### TASK DESCRIPTION
All lines from the one containing "請調整mailwithattach_example.py裡的相關參數。" through the final line of the material below must appear exactly as they are, with nothing else.

### INPUT
----------------

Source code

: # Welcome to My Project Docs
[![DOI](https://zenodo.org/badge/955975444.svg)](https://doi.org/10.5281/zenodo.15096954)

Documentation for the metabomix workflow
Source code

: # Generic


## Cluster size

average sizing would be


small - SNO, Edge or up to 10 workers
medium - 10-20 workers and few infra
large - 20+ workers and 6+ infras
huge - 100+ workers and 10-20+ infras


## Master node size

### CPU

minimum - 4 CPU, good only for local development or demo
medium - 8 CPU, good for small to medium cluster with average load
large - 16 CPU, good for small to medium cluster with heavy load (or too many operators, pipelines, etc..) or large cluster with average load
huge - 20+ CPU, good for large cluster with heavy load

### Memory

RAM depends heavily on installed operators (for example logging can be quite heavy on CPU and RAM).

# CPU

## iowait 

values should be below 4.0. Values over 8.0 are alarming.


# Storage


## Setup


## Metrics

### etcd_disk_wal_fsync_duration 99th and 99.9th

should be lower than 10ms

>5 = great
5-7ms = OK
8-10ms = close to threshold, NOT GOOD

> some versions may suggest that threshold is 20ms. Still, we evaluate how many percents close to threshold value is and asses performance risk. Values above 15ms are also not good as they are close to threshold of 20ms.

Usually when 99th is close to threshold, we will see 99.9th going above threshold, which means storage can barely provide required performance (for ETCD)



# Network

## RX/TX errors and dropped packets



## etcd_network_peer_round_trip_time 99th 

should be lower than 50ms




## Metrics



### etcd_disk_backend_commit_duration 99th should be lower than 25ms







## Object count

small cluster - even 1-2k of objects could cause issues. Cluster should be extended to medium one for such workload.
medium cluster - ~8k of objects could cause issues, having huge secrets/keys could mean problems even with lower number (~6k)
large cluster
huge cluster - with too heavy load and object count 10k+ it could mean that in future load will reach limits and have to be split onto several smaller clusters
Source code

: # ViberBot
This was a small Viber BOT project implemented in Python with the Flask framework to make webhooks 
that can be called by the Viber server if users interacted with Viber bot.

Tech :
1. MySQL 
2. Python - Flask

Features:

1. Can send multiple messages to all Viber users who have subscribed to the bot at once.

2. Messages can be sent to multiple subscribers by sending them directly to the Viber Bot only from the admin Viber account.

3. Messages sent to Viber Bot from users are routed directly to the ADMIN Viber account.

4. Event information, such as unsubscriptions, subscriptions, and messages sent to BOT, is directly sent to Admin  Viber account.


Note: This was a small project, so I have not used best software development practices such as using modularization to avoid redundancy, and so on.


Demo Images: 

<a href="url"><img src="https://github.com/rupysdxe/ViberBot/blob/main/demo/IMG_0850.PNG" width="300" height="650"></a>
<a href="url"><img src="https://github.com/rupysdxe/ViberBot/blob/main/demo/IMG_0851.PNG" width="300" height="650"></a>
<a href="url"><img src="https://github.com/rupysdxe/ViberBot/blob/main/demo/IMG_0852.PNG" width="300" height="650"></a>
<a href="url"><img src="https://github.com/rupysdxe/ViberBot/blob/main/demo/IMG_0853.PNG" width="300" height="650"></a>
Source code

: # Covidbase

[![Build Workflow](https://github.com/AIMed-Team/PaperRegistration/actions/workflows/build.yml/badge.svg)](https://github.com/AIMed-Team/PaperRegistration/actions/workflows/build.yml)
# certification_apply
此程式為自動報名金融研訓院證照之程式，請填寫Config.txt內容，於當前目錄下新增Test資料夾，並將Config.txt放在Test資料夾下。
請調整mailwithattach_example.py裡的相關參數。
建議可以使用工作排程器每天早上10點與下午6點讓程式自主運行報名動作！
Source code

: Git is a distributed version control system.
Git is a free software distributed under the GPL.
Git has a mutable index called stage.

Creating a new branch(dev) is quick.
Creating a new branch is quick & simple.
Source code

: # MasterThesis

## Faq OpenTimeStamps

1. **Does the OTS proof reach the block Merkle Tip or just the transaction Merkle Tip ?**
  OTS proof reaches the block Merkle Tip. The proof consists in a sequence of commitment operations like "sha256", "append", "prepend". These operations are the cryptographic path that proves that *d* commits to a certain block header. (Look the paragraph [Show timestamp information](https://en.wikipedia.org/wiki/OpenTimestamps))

----------------

### WRITTEN SOLUTION
請調整mailwithattach_example.py裡的相關參數。
建議可以使用工作排程器每天早上10點與下午6點讓程式自主運行報名動作！
Source code

: Git is a distributed version control system.
Git is a free software distributed under the GPL.
Git has a mutable index called stage.

Creating a new branch(dev) is quick.
Creating a new branch is quick & simple.
Source code

: # MasterThesis

## Faq OpenTimeStamps

1. **Does the OTS proof reach the block Merkle Tip or just the transaction Merkle Tip ?**
  OTS proof reaches the block Merkle Tip. The proof consists in a sequence of commitment operations like "sha256", "append", "prepend". These operations are the cryptographic path that proves that *d* commits to a certain block header. (Look the paragraph [Show timestamp information](https://en.wikipedia.org/wiki/OpenTimestamps))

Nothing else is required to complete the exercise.